### Activity
Can you continue the article about the Field Day tradition, picking up after its last sentence?

### Reading passage
After a year that has changed so much about the way we work and live, it feels good to be returning to some normalcy. We’ve continued our commitment to giving throughout this past year when it was more essential than ever, and we feel fortunate that we’re able to give when times are tough just as in good times. Now, as most restrictions have been lifted and we are able to work together once again in larger groups, we were glad to be able to continue our long-standing Field Day tradition.
For those reading this who are not familiar with Field Day, let me give you a brief history. It began in the mid-80’s as a day of training, competition, and fun, and in the process, we fixed up the landscape at our Ashton, MD facility. Each year it became slightly larger, more complex, and more competitive with higher standards for judging. In the early 90’s, once the event outgrew our facility, we had to find another site and it was a natural step to add the community service aspect so that we could put our energy and resources to good use. In the years that followed, this event has benefitted numerous schools, parks, and institutions.
As our team grows, we are always working to ensure that our deep-rooted culture and values are growing and evolving along with us. It’s fair to say that Field Day in the early days helped to create our culture, and Field Day as it is today helps to maintain and continue to create it. In the past, this event traditionally involved a higher percentage of employee participation (sometimes upwards of 500 people). But as we’ve grown, we’ve had to scale and adapt the business in many respects—Field Day just being one example—to preserve the small company feel and the culture that we value. In more recent years, we’ve found great benefit in performing work at more compact sites with fewer people. These regional field days, as we’ve started calling them, allow employees to be more intimately involved in the planning process and experience the feeling of goodwill that comes with giving back to the communities where we work and live. We wanted to build on the momentum of the past few regional Field Days, so we decided to hold our next event in one of our key markets—the DC metro area—where we knew we had a large concentration of branches who would be able to participate.

(Collected data)

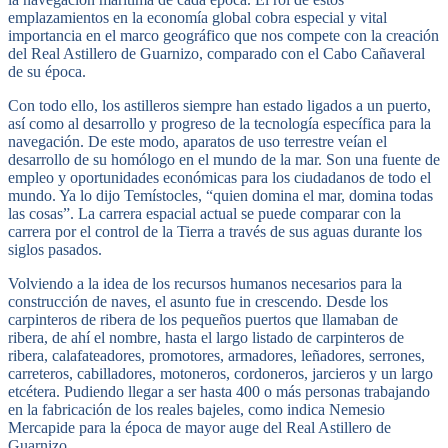
emplazamientos en la economía global cobra especial y vital
importancia en el marco geográfico que nos compete con la creación
del Real Astillero de Guarnizo, comparado con el Cabo Cañaveral
de su época.
Con todo ello, los astilleros siempre han estado ligados a un puerto,
así como al desarrollo y progreso de la tecnología específica para la
navegación. De este modo, aparatos de uso terrestre veían el
desarrollo de su homólogo en el mundo de la mar. Son una fuente de
empleo y oportunidades económicas para los ciudadanos de todo el
mundo. Ya lo dijo Temístocles, “quien domina el mar, domina todas
las cosas”. La carrera espacial actual se puede comparar con la
carrera por el control de la Tierra a través de sus aguas durante los
siglos pasados.
Volviendo a la idea de los recursos humanos necesarios para la
construcción de naves, el asunto fue in crescendo. Desde los
carpinteros de ribera de los pequeños puertos que llamaban de
ribera, de ahí el nombre, hasta el largo listado de carpinteros de
ribera, calafateadores, promotores, armadores, leñadores, serrones,
carreteros, cabilladores, motoneros, cordoneros, jarcieros y un largo
etcétera. Pudiendo llegar a ser hasta 400 o más personas trabajando
en la fabricación de los reales bajeles, como indica Nemesio
Mercapide para la época de mayor auge del Real Astillero de
Guarnizo.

### Task result
Although the event has greatly evolved throughout the years, its purpose remains the same: to sharpen our skills, have fun, compete, and do something good for the community. I was glad to have personally participated this year, competing in the tree and shrub planting, mulching, and dodgeball competitions. I went home tired but satisfied with what we’d accomplished. I’m proud of all the work that went into it and I appreciate the dedication of everyone who made this possible. This was truly a team effort and we couldn’t have done it without all of you.
Bringing it Back in 2021
This year’s regional Field Day was held on June 4th at the Children’s National Research & Innovation Campus (RIC) in Washington, D.C. This site, which was once home to Walter Reed Army Medical Center, is undergoing a redevelopment effort, 12 acres of which has been designated to house the RIC. This project came to us through a long-term relationship with one of our customers, and we offered to step in and put the finishing touches on the landscape in preparation for their grand opening in September. We were honored and humbled to be able to use our time and resources to benefit Children’s National and support the researchers who are doing so much to improve upon the treatment and care of childhood diseases.
Field Day by the numbers:
- 80+ Ruppert employees from our MD, DC & VA branches
- $175,000 investment of time and materials
- 1,100 labor hours dedicated to completing the project
- 7 contests including safety and clean truck inspections, tree and shrub planting, mulching, and dodgeball
Congratulations to our D.C. maintenance team who took home the Field Day trophy! Their excellent safety, mulch contest, and dodgeball scores helped them win the day and make their branch proud.